= Leonid Poleshchuk =

Russian counterintelligence officer

Leonid Poleshchuk (1938–1986) was a senior Soviet counterintelligence officer and double agent who was arrested in 1985 for passing secrets to the CIA and executed in 1986.

== Career ==
Codenamed WEIGH, Poleshchuk was one of the CIA's Soviet assets exposed by Aldrich Ames.

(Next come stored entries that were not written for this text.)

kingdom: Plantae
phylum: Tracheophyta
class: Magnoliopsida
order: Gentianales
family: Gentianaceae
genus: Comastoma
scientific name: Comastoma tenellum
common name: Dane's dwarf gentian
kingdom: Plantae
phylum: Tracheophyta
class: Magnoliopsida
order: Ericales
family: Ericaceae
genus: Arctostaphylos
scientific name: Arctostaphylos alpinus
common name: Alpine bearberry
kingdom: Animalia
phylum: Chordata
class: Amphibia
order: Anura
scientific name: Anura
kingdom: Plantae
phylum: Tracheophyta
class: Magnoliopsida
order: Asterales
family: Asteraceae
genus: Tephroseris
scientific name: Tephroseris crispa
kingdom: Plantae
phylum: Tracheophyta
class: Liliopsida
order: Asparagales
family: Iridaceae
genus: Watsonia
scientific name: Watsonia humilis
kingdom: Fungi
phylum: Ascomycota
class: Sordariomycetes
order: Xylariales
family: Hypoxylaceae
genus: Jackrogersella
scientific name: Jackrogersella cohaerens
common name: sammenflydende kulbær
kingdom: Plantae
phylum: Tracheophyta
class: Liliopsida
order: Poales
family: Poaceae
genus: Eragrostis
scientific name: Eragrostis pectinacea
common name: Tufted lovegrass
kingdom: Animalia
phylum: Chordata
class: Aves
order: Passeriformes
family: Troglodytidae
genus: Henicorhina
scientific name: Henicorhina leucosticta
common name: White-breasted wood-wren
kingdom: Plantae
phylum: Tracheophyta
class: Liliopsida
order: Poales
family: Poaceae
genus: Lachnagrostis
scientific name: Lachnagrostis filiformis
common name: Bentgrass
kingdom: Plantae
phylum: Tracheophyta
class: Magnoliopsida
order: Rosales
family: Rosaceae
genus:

Poleshchuk was first recruited in 1971 in Nepal by a CIA agent who paid him US$300, the exact amount the Soviet agent had lost gambling. The Soviet agent was serving as a political officer in Kathmandu at the time. He then disappeared for ten years, before reappearing in Nigeria with an offer to spy for money to buy an apartment in Moscow.

== Arrest and death ==
In 1985, Poleschuk was arrested by KGB counterintelligence operatives in a sting operation. The KGB had discovered CIA agent Paul Zalucky making a dead drop at the Severyanjin railway station on the Moscow-Yaroslavl line. Its agents later arrested Poleschuk while he was receiving the package which contained a cash payment, and discovered that he had been passing on the identities of Soviet agents in Nigeria and Nepal to American spies.

Prior to his arrest, Poleschuk served as deputy resident for counterintelligence in Lagos, Nigeria.

He was executed in 1986 and cremated.

== Personal life ==
Poleschuk was married to Lyudmila and had one child, Andrei, who was a 23-year journalist when his father was arrested.